» **EXERCISE MATERIALS**
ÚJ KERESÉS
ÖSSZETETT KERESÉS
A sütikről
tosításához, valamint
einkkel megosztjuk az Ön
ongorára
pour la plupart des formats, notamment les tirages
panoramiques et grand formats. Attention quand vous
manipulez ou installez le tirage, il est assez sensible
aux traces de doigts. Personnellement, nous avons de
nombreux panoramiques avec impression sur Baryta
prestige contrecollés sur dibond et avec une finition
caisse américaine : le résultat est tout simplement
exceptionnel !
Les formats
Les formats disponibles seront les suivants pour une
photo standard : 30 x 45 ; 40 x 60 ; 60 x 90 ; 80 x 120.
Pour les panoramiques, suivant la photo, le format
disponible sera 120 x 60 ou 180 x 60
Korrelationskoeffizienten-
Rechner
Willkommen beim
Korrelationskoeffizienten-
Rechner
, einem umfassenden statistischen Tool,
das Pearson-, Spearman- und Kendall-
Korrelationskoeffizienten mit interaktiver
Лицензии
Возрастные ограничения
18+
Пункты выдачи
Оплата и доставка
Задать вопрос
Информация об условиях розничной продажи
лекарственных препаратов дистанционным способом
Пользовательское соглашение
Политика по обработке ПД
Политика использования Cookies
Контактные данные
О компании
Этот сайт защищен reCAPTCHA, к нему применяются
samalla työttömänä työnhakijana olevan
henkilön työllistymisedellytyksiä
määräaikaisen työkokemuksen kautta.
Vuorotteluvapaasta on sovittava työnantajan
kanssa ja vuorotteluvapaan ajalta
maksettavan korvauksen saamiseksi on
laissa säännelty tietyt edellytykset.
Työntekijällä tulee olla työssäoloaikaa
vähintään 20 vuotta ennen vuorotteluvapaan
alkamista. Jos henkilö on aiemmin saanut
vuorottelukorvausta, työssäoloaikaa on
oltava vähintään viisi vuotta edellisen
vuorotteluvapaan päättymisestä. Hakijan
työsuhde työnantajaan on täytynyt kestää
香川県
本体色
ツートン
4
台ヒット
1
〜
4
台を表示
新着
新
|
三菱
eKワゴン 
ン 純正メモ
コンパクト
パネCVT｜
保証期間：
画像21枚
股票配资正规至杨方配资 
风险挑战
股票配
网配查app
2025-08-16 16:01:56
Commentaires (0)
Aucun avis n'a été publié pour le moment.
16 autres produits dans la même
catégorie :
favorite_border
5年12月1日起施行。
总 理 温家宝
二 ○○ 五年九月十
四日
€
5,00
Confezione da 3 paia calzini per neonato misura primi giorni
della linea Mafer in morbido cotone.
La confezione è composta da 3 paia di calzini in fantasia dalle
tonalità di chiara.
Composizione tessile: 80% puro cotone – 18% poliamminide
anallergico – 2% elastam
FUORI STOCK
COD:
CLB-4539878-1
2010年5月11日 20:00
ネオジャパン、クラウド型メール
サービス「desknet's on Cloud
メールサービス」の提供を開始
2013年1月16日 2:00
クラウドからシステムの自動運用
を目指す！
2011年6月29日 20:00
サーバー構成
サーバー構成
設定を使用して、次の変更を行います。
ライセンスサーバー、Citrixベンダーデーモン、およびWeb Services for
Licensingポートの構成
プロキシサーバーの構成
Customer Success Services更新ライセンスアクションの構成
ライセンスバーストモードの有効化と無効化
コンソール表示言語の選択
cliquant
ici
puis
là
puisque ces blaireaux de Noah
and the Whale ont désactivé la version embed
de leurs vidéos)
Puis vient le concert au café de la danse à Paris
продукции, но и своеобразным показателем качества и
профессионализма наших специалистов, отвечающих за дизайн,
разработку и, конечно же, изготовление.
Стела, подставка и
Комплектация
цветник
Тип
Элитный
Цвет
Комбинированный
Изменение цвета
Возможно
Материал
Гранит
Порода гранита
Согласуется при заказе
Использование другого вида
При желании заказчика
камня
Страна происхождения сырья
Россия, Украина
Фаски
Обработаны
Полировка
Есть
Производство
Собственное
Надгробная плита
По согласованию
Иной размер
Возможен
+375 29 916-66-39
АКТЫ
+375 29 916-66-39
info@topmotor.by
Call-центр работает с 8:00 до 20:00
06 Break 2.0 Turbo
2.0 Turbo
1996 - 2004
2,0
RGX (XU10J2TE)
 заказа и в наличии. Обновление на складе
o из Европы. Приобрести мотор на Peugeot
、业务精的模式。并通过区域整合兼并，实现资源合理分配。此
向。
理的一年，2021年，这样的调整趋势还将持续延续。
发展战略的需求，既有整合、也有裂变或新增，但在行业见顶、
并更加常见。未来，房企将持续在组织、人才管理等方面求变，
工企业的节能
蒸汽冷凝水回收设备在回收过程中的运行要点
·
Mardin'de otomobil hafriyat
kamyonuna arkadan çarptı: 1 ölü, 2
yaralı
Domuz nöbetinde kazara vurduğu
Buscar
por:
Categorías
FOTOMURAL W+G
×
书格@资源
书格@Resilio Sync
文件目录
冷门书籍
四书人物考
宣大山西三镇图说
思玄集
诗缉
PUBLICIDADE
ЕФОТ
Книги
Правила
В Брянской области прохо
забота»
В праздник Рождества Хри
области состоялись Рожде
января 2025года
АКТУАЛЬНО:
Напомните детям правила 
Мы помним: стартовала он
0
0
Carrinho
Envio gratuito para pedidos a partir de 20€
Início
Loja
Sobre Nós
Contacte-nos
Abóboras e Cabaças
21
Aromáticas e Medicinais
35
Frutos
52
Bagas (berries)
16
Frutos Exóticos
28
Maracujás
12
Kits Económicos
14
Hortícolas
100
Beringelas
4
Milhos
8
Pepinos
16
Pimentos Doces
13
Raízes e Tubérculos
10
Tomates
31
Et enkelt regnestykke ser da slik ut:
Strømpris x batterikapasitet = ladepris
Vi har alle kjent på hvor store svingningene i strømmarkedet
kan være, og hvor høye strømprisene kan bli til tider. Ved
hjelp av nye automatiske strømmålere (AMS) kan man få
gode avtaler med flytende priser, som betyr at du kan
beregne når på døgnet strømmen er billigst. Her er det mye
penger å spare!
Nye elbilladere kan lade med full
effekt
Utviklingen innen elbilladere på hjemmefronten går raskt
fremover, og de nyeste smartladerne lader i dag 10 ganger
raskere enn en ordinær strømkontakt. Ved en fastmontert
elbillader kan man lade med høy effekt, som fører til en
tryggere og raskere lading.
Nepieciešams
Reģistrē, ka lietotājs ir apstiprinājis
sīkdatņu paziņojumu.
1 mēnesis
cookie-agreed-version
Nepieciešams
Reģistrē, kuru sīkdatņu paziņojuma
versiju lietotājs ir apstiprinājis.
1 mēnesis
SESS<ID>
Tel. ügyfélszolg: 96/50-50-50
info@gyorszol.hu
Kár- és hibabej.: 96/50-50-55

» **TASK INSTRUCTIONS**
Copy every line of the entries above without changing a single character.

» **YOUR SOLUTION**
ÚJ KERESÉS
ÖSSZETETT KERESÉS
A sütikről
tosításához, valamint
einkkel megosztjuk az Ön
ongorára
pour la plupart des formats, notamment les tirages
panoramiques et grand formats. Attention quand vous
manipulez ou installez le tirage, il est assez sensible
aux traces de doigts. Personnellement, nous avons de
nombreux panoramiques avec impression sur Baryta
prestige contrecollés sur dibond et avec une finition
caisse américaine : le résultat est tout simplement
exceptionnel !
Les formats
Les formats disponibles seront les suivants pour une
photo standard : 30 x 45 ; 40 x 60 ; 60 x 90 ; 80 x 120.
Pour les panoramiques, suivant la photo, le format
disponible sera 120 x 60 ou 180 x 60
Korrelationskoeffizienten-
Rechner
Willkommen beim
Korrelationskoeffizienten-
Rechner
, einem umfassenden statistischen Tool,
das Pearson-, Spearman- und Kendall-
Korrelationskoeffizienten mit interaktiver
Лицензии
Возрастные ограничения
18+
Пункты выдачи
Оплата и доставка
Задать вопрос
Информация об условиях розничной продажи
лекарственных препаратов дистанционным способом
Пользовательское соглашение
Политика по обработке ПД
Политика использования Cookies
Контактные данные
О компании
Этот сайт защищен reCAPTCHA, к нему применяются
samalla työttömänä työnhakijana olevan
henkilön työllistymisedellytyksiä
määräaikaisen työkokemuksen kautta.
Vuorotteluvapaasta on sovittava työnantajan
kanssa ja vuorotteluvapaan ajalta
maksettavan korvauksen saamiseksi on
laissa säännelty tietyt edellytykset.
Työntekijällä tulee olla työssäoloaikaa
vähintään 20 vuotta ennen vuorotteluvapaan
alkamista. Jos henkilö on aiemmin saanut
vuorottelukorvausta, työssäoloaikaa on
oltava vähintään viisi vuotta edellisen
vuorotteluvapaan päättymisestä. Hakijan
työsuhde työnantajaan on täytynyt kestää
香川県
本体色
ツートン
4
台ヒット
1
〜
4
台を表示
新着
新
|
三菱
eKワゴン 
ン 純正メモ
コンパクト
パネCVT｜
保証期間：
画像21枚
股票配资正规至杨方配资 
风险挑战
股票配
网配查app
2025-08-16 16:01:56
Commentaires (0)
Aucun avis n'a été publié pour le moment.
16 autres produits dans la même
catégorie :
favorite_border
5年12月1日起施行。
总 理 温家宝
二 ○○ 五年九月十
四日
€
5,00
Confezione da 3 paia calzini per neonato misura primi giorni
della linea Mafer in morbido cotone.
La confezione è composta da 3 paia di calzini in fantasia dalle
tonalità di chiara.
Composizione tessile: 80% puro cotone – 18% poliamminide
anallergico – 2% elastam
FUORI STOCK
COD:
CLB-4539878-1
2010年5月11日 20:00
ネオジャパン、クラウド型メール
サービス「desknet's on Cloud
メールサービス」の提供を開始
2013年1月16日 2:00
クラウドからシステムの自動運用
を目指す！
2011年6月29日 20:00
サーバー構成
サーバー構成
設定を使用して、次の変更を行います。
ライセンスサーバー、Citrixベンダーデーモン、およびWeb Services for
Licensingポートの構成
プロキシサーバーの構成
Customer Success Services更新ライセンスアクションの構成
ライセンスバーストモードの有効化と無効化
コンソール表示言語の選択
cliquant
ici
puis
là
puisque ces blaireaux de Noah
and the Whale ont désactivé la version embed
de leurs vidéos)
Puis vient le concert au café de la danse à Paris
продукции, но и своеобразным показателем качества и
профессионализма наших специалистов, отвечающих за дизайн,
разработку и, конечно же, изготовление.
Стела, подставка и
Комплектация
цветник
Тип
Элитный
Цвет
Комбинированный
Изменение цвета
Возможно
Материал
Гранит
Порода гранита
Согласуется при заказе
Использование другого вида
При желании заказчика
камня
Страна происхождения сырья
Россия, Украина
Фаски
Обработаны
Полировка
Есть
Производство
Собственное
Надгробная плита
По согласованию
Иной размер
Возможен
+375 29 916-66-39
АКТЫ
+375 29 916-66-39
info@topmotor.by
Call-центр работает с 8:00 до 20:00
06 Break 2.0 Turbo
2.0 Turbo
1996 - 2004
2,0
RGX (XU10J2TE)
 заказа и в наличии. Обновление на складе
o из Европы. Приобрести мотор на Peugeot
、业务精的模式。并通过区域整合兼并，实现资源合理分配。此
向。
理的一年，2021年，这样的调整趋势还将持续延续。
发展战略的需求，既有整合、也有裂变或新增，但在行业见顶、
并更加常见。未来，房企将持续在组织、人才管理等方面求变，
工企业的节能
蒸汽冷凝水回收设备在回收过程中的运行要点
·
Mardin'de otomobil hafriyat
kamyonuna arkadan çarptı: 1 ölü, 2
yaralı
Domuz nöbetinde kazara vurduğu
Buscar
por:
Categorías
FOTOMURAL W+G
×
书格@资源
书格@Resilio Sync
文件目录
冷门书籍
四书人物考
宣大山西三镇图说
思玄集
诗缉
PUBLICIDADE
ЕФОТ
Книги
Правила
В Брянской области прохо
забота»
В праздник Рождества Хри
области состоялись Рожде
января 2025года
АКТУАЛЬНО:
Напомните детям правила 
Мы помним: стартовала он
0
0
Carrinho
Envio gratuito para pedidos a partir de 20€
Início
Loja
Sobre Nós
Contacte-nos
Abóboras e Cabaças
21
Aromáticas e Medicinais
35
Frutos
52
Bagas (berries)
16
Frutos Exóticos
28
Maracujás
12
Kits Económicos
14
Hortícolas
100
Beringelas
4
Milhos
8
Pepinos
16
Pimentos Doces
13
Raízes e Tubérculos
10
Tomates
31
Et enkelt regnestykke ser da slik ut:
Strømpris x batterikapasitet = ladepris
Vi har alle kjent på hvor store svingningene i strømmarkedet
kan være, og hvor høye strømprisene kan bli til tider. Ved
hjelp av nye automatiske strømmålere (AMS) kan man få
gode avtaler med flytende priser, som betyr at du kan
beregne når på døgnet strømmen er billigst. Her er det mye
penger å spare!
Nye elbilladere kan lade med full
effekt
Utviklingen innen elbilladere på hjemmefronten går raskt
fremover, og de nyeste smartladerne lader i dag 10 ganger
raskere enn en ordinær strømkontakt. Ved en fastmontert
elbillader kan man lade med høy effekt, som fører til en
tryggere og raskere lading.
Nepieciešams
Reģistrē, ka lietotājs ir apstiprinājis
sīkdatņu paziņojumu.
1 mēnesis
cookie-agreed-version
Nepieciešams
Reģistrē, kuru sīkdatņu paziņojuma
versiju lietotājs ir apstiprinājis.
1 mēnesis
SESS<ID>
Tel. ügyfélszolg: 96/50-50-50
info@gyorszol.hu
Kár- és hibabej.: 96/50-50-55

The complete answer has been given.